The Pontiac resident said she has been dealing with the cats for three years, and the problem has compounded. Shay says the cats are fed by her neighbors but do not receive any other care and most are sick with viruses and highly contagious feline leukemia.
“You can’t just feed them and walk away,” said Shay, who no longer allows her pet cats outside since they have picked up viruses from the strays. “Some are sick and some are going to get sick and they are dying.”
Although she would love to care for the nine interlopers, Shay says she does not have the money for treatment and cannot catch the cats.
“Animal Control in Pontiac does not have a contract with Oakland County to pick up cats,” said Pam Porteous, founder of Animal Care Network, a Pontiac-based organization.
“It’s not the county’s fault — there is just no contract between the two agencies.”
With just 10 volunteers on staff, Animal Care Network is the only group in Pontiac that will take in the numerous cats roaming the city, even though many weren’t feral to begin with.
“Right now, with the economy as it is, people are moving and leaving the cats behind,” Porteous said. “A lot of the cats that are out there are not wild. At one time, they were people’s pets.”
Porteous might take the captured strays to Oakland County Animal Control or another local shelter depending on their health and space available, but the feral cats are put down.
Linda Wasche, who founded Nooters Club, an organization to raise funds for feline sterilizations runs a feral cat neutering and spaying program from her house in Sylvan Lake and knows all about dealing with the cat problem.
“Even if they show the slightest hint of an upper respiratory infection, if a shelter took them in they would be immediately euthanized.”
She acknowledges that overpopulation is a huge problem, especially because nobody can pay for the cats to get the treatment they need.
Even though there isn’t much to help the feral cats of Pontiac, Wasche said, the problem serves as a lesson in prevention for animal owners.
The Oakland Pet Adoption Center, in collaboration with the Michigan Humane Society and the Michigan Pet Fund Alliance — which institutes programs to help with pet overpopulation — offers a monthly spay and neuter clinic for cats living with low-income families.
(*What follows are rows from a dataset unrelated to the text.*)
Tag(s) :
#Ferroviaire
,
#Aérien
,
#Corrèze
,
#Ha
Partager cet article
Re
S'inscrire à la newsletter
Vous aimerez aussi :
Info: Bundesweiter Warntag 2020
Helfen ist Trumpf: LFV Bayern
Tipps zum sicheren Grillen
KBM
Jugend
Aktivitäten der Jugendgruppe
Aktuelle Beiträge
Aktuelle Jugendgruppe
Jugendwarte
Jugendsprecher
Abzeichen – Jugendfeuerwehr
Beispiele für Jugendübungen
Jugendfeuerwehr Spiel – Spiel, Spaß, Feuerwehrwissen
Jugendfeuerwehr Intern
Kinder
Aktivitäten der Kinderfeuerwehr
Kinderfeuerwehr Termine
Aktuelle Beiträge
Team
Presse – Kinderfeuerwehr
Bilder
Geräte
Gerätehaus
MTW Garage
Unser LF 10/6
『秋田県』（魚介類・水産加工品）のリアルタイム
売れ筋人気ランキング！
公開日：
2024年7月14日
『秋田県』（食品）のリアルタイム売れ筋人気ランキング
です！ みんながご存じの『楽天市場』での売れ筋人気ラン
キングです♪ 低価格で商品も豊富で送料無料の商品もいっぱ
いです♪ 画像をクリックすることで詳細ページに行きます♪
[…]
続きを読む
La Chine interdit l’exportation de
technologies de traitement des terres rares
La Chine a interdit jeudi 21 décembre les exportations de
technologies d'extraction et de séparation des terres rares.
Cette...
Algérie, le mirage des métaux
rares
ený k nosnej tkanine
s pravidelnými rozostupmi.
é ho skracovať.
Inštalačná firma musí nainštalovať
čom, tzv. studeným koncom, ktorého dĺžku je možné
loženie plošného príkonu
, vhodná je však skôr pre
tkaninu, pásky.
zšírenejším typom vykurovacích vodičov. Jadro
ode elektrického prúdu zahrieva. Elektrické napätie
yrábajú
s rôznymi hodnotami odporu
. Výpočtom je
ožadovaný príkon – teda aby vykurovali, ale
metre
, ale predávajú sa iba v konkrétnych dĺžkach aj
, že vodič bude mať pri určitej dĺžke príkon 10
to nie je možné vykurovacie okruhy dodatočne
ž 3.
For $20, a price at least $60 lower than the nearest low-income sterilization clinic and $130 less than at regular clinics, pet owners can help stop the rising number of strays.
Owners can bring in cats older than 12 weeks. In addition to being spayed or neutered, they will receive rabies and distemper shots, a nail clipping and flea medication, said Scott Zabel, the volunteer coordinator at the Oakland County Animal Shelter.
Sgt. Joanie Toole, an administrative supervisor with the Oakland County Animal Control, said 2,400 cats have been through the program.
“If you took those 2,400 cats we did and times it by at least three, which is a low estimate, we have saved almost 7,300 kitties from being born,” Toole said.
Wache agrees that the sterilization clinic is the best answer to the cat problem for now.
“People need to see, No. 1, the resources are available and, No. 2, this works,” Wasche said. “What the county does is clearly having an impact.”
For dates and more information about the Oakland County spay/neuter clinic call (248) 391-6283. In addition to low-cost sterilizations, the Michigan Humane Society has launched the Certifi ed Pre-Owned Cats program. Adoption fees for cats four months and up will be waived in hopes of driving up adoption numbers of older cats and reducing the overwhelming number of sheltered felines. The cost to adopt kittens younger than 4 months is $100.